Партийное собрание проходило наверху, на третьем этаже Дома печати, в кабинете главного редактора газеты «За новый Север».

Мне велели сидеть внизу, в отделе, у телефона, дожидаться, покуда вызовут.

Не стану описывать своего отчаяния в тот момент. Душу томили разные гиблые мысли. Как же я буду жить с семьей — с женой и годовалой дочкой, — без хлебной карточки? Зачем я сюда, вообще, приехал? И не рано ли кончать человека — пусть это всего лишь политический расстрел, — когда ему отроду всего лишь двадцать два?..

Чтобы отвлечь себя, раскрыл томик Маяковского, карманный, с которым никогда не расставался.

Ведь тогда я еще не помышлял о прозе, писал стихи.

Нашел свое любимое — поэму «Про это». Отыскал строки:

Конец ему! В сердце свинец! Чтоб не было даже дрожи! В конце концов — всему конец. Дрожи конец тоже.
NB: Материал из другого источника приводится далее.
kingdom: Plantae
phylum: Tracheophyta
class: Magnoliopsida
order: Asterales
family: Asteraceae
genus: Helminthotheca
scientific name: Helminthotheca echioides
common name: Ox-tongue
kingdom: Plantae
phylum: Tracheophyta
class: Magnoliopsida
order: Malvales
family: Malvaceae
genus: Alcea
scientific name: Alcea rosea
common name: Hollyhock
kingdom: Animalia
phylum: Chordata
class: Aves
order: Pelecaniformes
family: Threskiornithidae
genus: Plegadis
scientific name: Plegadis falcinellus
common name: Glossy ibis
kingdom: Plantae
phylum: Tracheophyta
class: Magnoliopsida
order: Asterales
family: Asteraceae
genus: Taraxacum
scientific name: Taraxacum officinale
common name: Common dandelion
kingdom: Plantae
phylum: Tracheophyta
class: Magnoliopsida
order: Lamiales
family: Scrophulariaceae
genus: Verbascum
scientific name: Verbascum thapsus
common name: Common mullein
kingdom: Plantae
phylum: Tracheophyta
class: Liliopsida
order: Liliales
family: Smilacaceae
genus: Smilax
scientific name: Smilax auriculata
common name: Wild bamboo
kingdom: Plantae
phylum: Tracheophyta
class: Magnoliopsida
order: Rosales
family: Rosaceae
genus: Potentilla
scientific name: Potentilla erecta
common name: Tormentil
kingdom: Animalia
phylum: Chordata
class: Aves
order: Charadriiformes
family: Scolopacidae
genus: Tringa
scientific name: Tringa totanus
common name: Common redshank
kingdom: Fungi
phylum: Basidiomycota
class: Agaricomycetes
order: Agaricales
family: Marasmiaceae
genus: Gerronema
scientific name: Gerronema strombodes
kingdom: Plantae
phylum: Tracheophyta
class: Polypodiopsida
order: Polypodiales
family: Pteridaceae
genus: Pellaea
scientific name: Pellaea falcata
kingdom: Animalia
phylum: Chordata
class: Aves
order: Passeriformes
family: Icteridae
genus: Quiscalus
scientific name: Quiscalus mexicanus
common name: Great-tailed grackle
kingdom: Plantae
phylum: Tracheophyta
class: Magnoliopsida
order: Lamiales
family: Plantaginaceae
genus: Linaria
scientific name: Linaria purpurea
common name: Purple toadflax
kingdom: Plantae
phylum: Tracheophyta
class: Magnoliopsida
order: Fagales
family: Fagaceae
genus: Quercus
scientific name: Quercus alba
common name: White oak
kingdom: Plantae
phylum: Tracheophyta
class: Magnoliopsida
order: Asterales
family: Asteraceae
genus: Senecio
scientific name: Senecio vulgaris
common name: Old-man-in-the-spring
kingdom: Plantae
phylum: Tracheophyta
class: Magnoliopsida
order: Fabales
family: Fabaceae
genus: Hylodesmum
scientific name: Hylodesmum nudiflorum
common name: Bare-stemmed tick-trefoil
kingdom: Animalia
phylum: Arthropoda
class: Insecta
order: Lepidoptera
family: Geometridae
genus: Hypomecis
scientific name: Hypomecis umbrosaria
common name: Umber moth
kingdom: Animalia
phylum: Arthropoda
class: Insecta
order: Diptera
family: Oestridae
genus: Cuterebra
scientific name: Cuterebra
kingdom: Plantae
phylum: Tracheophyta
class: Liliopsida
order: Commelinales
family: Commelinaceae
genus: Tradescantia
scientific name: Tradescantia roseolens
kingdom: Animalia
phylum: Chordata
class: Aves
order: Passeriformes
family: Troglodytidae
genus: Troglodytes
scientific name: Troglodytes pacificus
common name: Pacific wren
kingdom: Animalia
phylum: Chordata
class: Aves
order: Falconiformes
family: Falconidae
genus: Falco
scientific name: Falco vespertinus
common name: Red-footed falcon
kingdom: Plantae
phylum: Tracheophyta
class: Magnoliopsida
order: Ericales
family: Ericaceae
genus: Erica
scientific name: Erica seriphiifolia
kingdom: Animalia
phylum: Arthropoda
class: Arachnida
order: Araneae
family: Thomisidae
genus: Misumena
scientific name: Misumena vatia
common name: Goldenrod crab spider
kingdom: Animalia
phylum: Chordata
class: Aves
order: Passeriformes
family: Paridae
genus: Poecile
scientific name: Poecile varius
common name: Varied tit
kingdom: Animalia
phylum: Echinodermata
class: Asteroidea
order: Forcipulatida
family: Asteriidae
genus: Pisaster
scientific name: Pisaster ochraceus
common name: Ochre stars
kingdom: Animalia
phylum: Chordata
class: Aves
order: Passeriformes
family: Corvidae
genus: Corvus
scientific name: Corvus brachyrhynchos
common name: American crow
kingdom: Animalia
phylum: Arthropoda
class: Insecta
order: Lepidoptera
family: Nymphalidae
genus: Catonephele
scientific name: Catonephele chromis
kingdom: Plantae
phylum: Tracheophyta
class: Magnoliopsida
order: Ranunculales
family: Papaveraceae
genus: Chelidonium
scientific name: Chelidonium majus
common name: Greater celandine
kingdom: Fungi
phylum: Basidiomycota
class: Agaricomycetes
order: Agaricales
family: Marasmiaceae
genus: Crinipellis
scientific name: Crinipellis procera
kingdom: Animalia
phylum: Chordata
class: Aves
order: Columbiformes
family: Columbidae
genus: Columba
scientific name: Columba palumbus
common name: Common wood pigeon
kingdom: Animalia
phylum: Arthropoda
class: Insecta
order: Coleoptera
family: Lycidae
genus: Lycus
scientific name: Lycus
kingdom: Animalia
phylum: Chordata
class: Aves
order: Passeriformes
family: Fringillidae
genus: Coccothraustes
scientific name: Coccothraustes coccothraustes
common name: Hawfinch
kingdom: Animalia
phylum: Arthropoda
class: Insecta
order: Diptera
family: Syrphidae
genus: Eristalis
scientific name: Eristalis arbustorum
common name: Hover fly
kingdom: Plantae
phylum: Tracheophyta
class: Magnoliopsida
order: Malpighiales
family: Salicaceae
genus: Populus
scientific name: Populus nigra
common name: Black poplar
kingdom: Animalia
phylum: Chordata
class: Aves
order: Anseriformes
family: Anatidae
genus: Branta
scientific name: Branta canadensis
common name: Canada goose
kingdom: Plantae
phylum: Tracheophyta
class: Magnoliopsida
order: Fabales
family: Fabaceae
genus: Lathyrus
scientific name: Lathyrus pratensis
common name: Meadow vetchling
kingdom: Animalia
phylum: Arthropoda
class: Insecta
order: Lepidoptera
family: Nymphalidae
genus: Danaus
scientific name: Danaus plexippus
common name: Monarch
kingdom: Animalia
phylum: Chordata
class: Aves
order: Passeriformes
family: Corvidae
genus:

Закусил губу, чтоб не раскиснуть в самый неподходящий момент.

Тут как раз и позвонили.

Лики

Встреча Штирлица с женой

Ловлю себя на том, что читаю эти страницы (без даты, без подписи), исписанные от руки почему-то зелеными чернилами (конспирация?), уже не с тем чувством, с каким читал другие документы из архивной папки.

Тогда, поначалу, была угрюмость познания, горестное сочувствие, щемящая сердечная боль…

Так было вчера, позавчера, все дни, которые я провел в служебном кабинете строгого дома на Владимирской улице.

А сейчас — нет, совсем иные чувства. Почему?

Может быть потому, что эти страницы, эти строки зеленых чернил написаны вовсе не рукою отца, а кем-то другим: неведомым мне человеком, присвоившим себе право писать его жизнь — притом наперед — так, как ему это кажется целесообразным.

Этот человек описывает — тоже заранее, наперед — каждый шаг, который моему отцу еще предстоит сделать. Именно он определяет каждое слово, которое он скажет, и даже те слова, которые он услышит в ответ.

Это называется легендой. Ее сочиняют другие. А жить по этой легенде предстоит ему.

Но только ли это отвращает меня от зеленых чернил?

Помимо всего прочего, я замечаю, что сейчас моим чтением движет совсем иной интерес. Я захвачен авантюрной интригой. В сдержанном лаконизме слога я улавливаю напряженный пульс жанра: ведь тут не принято предаваться рефлексии, разводить турусы на колесах.

Я заглатываю строки архивного документа с тем плебейским упоением, которое сопутствует обычно чтению шпионского романа.